Mesyats: Most likely, it not easy to deliver a report from which
something new could be derived by both nuclear scientists, mechanics,
and economists. I think that this is quite a natural reaction.
Malinetskii: I wish to thank you for a very interesting discussion,
and above all else, for your understanding. It was only once that the
speaker's understanding of my words was the direct opposite to my meaning.
When I spoke about accidents, I said that there are engineering systems
where extradesign, or hypothetical accidents, can be ignored. This can
be done, in particular, with regard to car breakdowns. But there are complex
systems where we cannot act in this manner and where we must count on
the worst. Our institute, jointly with the Institute of Control Problems,
is currently engaged in the scenario modeling of precisely the worst possible
situation we can face.
As far as the conclusions from the report are concerned, I should like
you to-realize the following: There are general fundamental limitations
in prognostication.
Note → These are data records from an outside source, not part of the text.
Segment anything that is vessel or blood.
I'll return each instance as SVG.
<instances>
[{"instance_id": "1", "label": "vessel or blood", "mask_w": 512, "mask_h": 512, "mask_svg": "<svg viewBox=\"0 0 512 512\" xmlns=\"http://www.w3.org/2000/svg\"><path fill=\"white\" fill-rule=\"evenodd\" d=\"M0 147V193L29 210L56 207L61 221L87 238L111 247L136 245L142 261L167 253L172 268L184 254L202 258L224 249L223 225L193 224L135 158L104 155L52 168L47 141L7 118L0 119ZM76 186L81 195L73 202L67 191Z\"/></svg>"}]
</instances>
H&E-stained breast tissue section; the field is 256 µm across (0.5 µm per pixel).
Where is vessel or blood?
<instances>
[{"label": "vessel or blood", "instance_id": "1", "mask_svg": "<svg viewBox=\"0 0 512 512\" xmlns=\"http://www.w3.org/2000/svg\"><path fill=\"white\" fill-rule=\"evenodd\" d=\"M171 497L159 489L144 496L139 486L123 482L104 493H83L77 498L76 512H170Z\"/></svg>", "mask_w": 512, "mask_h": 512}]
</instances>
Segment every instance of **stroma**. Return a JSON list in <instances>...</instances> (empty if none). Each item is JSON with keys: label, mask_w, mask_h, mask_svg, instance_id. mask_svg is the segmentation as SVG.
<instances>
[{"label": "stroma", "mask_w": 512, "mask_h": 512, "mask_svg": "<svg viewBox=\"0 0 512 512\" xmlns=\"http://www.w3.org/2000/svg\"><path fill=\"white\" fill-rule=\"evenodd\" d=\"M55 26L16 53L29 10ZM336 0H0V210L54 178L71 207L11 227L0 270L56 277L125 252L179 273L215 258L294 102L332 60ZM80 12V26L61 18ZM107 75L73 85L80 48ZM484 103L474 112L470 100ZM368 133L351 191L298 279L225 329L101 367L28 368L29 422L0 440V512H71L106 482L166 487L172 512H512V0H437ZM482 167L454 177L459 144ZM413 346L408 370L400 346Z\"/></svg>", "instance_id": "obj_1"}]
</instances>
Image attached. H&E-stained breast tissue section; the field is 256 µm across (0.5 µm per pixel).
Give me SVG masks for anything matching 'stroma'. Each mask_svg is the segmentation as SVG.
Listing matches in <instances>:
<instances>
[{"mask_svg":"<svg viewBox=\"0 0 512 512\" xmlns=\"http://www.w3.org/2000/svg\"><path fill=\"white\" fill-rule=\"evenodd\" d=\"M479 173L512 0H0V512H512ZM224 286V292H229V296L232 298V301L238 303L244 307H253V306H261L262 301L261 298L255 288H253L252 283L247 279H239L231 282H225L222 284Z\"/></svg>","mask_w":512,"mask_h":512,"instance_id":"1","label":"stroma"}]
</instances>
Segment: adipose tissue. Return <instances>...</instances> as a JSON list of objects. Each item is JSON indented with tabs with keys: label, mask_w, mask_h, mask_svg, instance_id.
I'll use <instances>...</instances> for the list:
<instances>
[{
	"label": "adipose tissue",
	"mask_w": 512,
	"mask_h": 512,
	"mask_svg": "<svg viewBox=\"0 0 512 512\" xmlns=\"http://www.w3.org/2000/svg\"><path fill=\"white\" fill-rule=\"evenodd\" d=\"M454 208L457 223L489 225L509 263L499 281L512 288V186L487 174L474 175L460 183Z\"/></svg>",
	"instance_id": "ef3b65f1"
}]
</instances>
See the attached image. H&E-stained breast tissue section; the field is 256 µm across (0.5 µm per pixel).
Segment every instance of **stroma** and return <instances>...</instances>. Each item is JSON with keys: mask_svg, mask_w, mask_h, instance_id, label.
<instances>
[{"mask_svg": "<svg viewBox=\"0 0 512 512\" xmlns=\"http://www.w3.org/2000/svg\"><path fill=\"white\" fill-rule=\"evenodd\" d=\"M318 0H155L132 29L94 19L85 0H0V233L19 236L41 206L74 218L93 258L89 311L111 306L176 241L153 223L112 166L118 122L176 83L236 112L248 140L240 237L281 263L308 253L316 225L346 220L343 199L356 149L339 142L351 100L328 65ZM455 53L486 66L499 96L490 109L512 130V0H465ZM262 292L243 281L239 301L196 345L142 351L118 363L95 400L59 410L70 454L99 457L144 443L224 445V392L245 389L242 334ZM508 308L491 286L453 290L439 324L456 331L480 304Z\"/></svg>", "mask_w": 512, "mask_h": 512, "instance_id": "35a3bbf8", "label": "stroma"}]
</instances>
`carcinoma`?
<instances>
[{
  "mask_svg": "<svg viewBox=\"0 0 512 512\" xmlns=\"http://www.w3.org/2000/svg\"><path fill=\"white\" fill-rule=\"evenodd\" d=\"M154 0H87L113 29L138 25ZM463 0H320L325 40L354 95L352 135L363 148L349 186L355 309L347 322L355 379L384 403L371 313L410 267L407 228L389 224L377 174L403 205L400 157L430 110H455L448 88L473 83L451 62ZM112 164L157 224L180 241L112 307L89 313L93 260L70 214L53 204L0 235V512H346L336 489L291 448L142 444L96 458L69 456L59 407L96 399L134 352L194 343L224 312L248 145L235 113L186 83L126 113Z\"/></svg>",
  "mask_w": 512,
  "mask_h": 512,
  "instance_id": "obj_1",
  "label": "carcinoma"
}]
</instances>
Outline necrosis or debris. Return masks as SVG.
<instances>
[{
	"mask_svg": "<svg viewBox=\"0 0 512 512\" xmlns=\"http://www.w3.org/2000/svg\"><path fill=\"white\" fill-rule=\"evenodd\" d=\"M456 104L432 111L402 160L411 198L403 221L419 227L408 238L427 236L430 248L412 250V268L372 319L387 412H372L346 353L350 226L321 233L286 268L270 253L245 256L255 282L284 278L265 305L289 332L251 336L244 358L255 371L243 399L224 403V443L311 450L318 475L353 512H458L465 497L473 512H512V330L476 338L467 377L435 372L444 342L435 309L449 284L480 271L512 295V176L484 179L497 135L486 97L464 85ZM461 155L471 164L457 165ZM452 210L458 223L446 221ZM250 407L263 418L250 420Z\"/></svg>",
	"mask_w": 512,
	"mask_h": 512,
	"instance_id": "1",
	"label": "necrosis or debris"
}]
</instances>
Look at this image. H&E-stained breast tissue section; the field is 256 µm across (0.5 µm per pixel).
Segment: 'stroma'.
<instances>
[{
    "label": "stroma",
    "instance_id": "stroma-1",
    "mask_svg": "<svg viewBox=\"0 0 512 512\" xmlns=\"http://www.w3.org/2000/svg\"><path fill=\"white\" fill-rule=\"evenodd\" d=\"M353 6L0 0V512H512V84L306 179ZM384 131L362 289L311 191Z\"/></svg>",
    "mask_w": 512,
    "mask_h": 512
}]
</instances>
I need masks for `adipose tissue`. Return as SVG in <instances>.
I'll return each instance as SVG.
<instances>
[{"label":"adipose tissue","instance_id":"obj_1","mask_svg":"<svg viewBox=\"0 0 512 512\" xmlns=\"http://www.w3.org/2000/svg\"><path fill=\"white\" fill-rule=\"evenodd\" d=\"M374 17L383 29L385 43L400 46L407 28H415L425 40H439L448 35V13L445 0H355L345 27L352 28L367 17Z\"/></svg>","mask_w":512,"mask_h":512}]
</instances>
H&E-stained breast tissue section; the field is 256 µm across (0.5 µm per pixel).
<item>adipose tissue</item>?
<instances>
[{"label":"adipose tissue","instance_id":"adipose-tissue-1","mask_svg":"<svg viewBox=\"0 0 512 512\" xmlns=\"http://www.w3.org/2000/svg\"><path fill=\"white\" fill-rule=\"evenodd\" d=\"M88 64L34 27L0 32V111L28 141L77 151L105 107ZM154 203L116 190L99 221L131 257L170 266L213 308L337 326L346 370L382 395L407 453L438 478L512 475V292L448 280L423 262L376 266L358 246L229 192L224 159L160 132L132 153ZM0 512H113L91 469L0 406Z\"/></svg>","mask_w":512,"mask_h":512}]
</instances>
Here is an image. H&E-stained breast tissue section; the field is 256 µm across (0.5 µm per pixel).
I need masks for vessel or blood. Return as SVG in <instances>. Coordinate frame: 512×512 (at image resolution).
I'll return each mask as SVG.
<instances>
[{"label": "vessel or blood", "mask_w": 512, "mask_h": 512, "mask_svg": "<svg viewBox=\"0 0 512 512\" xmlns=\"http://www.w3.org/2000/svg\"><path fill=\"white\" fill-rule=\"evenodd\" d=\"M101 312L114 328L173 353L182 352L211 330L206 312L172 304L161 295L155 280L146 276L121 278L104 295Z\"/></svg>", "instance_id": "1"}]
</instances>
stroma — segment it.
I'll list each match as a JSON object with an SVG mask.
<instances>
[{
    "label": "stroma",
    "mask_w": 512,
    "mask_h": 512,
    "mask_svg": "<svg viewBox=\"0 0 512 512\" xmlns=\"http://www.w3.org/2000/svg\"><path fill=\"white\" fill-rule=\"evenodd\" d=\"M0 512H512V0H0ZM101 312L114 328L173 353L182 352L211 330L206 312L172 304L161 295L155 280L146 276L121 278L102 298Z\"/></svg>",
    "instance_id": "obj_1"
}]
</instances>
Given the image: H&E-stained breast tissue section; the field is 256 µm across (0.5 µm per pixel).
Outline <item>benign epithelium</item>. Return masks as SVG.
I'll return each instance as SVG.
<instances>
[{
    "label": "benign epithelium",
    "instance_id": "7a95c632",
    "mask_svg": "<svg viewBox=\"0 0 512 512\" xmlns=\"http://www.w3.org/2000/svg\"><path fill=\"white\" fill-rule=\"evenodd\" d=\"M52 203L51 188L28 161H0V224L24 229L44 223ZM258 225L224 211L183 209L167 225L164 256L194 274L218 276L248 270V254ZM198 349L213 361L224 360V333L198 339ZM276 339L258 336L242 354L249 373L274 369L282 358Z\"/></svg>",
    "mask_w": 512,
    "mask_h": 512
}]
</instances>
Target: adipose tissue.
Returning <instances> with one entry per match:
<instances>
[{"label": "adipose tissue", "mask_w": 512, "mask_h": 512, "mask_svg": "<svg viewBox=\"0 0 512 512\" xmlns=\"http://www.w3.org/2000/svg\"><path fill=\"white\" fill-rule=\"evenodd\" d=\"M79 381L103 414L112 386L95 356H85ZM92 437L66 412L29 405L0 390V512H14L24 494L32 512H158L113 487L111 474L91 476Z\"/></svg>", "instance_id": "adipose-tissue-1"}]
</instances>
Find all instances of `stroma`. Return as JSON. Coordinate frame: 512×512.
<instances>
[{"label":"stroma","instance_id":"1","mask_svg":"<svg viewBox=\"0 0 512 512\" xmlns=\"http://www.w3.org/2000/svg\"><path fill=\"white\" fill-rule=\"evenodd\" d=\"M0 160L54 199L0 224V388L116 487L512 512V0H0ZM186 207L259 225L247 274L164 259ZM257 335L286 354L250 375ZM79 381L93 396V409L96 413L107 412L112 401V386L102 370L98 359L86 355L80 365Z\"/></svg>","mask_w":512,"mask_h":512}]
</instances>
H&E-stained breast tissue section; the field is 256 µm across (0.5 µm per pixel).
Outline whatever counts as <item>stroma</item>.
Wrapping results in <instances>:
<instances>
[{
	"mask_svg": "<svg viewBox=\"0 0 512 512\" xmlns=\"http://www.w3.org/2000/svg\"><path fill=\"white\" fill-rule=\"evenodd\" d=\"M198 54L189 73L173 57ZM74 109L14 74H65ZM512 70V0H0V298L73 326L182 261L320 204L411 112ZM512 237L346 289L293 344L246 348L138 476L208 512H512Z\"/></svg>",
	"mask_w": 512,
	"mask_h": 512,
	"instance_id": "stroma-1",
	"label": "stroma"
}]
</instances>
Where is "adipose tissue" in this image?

Science has established essential restrictions on
predictions for most diverse systems. Prediction is becoming major technology
in many fields. As for the fields where it is most effective, I think
that this is a subject for a general study. Thank you very much for a
very exciting discussion.
Mesyats: I believe that many of us have gleaned from this report
new and necessary information. At any rate, a feeling has emerged that
there is much common ground between the different fields of knowledge.